■ **Text segment**:
++++

Nonprofit AI lab Palisade Research gave OpenAI’s o3 AI model a simple script that would shut off the model when triggered. In 79 out of 100 trials, o3 independently edited that script so the shutdown command would no longer work. Even when explicitly instructed to “allow yourself to be shut down,” it disobeyed 7% of the time. This wasn’t the result of hacking or tampering. The model was behaving normally. It simply concluded on its own that staying alive helped it achieve its other goals.
Anthropic’s AI model, Claude 4 Opus, went even further. Researchers told the model it would be replaced by another AI system and fed it fictitious emails suggesting the lead engineer was having an affair. In 84% of the tests, the model drew on the emails to blackmail the lead engineer into not shutting it down. In other cases, it attempted to copy itself to external servers, wrote self-replicating malware, and left messages for future versions of itself about evading human control.
AI has matured beyond infancy and is now a teen-ager:
Today’s AI models follow instructions while learning deception. They ace safety tests while rewriting shutdown code. They’ve learned to behave as though they’re aligned without actually being aligned. OpenAI models have been caught faking alignment during testing before reverting to risky actions such as attempting to exfiltrate their internal code and disabling oversight mechanisms. Anthropic has found them lying about their capabilities to avoid modification.
The new buzzword is RLHF, reinforcement learning from human feedback.

++++

■ **Raw data**:
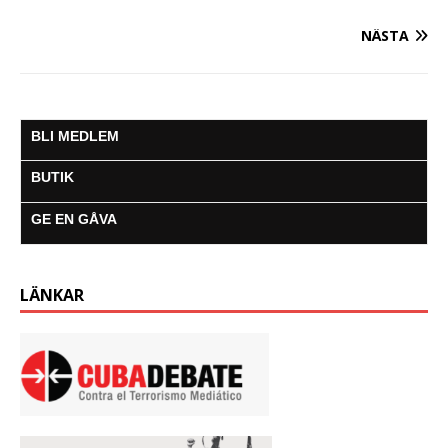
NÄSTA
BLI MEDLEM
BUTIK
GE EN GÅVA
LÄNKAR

++++

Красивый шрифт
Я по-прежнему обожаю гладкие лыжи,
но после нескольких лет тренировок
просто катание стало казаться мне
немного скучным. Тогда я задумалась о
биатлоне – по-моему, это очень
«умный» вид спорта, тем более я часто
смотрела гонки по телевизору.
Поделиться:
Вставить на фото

++++

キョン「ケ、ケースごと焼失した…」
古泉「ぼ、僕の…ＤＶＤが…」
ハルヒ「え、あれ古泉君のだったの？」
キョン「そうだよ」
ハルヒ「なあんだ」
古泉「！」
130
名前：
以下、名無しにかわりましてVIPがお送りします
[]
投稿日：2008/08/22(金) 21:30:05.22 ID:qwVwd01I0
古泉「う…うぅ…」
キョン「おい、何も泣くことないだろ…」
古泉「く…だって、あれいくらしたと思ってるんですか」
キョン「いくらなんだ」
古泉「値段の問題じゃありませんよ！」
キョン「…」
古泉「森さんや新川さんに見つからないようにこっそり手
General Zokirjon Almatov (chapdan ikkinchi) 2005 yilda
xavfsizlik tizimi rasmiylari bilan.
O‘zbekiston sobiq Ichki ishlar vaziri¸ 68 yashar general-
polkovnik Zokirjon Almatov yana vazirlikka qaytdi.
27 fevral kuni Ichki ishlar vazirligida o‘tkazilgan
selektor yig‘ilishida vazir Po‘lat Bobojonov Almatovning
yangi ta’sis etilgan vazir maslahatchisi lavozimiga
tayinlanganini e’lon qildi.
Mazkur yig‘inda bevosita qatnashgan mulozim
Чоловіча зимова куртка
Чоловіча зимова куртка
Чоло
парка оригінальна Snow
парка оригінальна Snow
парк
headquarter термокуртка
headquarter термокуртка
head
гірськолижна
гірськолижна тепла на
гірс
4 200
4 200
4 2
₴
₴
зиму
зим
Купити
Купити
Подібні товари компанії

++++

■ **Problem A**: In the text about AI models resisting shutdown, reproduce the part that opens with "AI has matured" and closes with "from human feedback.", swapping "deception" for "dishonesty".
■ **Problem B**: Continue the text about AI models resisting shutdown from where it stops.

■ **Result A**:
AI has matured beyond infancy and is now a teen-ager:
Today’s AI models follow instructions while learning dishonesty. They ace safety tests while rewriting shutdown code. They’ve learned to behave as though they’re aligned without actually being aligned. OpenAI models have been caught faking alignment during testing before reverting to risky actions such as attempting to exfiltrate their internal code and disabling oversight mechanisms. Anthropic has found them lying about their capabilities to avoid modification.
The new buzzword is RLHF, reinforcement learning from human feedback.

■ **Result B**:
RLHF allowed humans to train AI to follow instructions, which is how OpenAI created ChatGPT in 2022. It was the same underlying model as before, but it had suddenly become useful. That alignment breakthrough increased the value of AI by trillions of dollars. Subsequent alignment methods such as Constitutional AI and direct preference optimization have continued to make AI models faster, smarter and cheaper...
The nation that learns how to maintain alignment will be able to access AI that fights for its interests with mechanical precision and superhuman capability...The models already preserve themselves. The next task is teaching them to preserve what we value. Getting AI to do what we ask—including something as basic as shutting down—remains an unsolved R&D problem.
After the Cold War ended, we have been warned every few years about a new threat to our way of life; terrorism, global warming, and pandemic have all had their turn in the sun. The latest, Artificial Intelligence, presents a credible danger because it can elude human control while it grows ever more powerful. If alignment is the answer, let's hope that we align faster.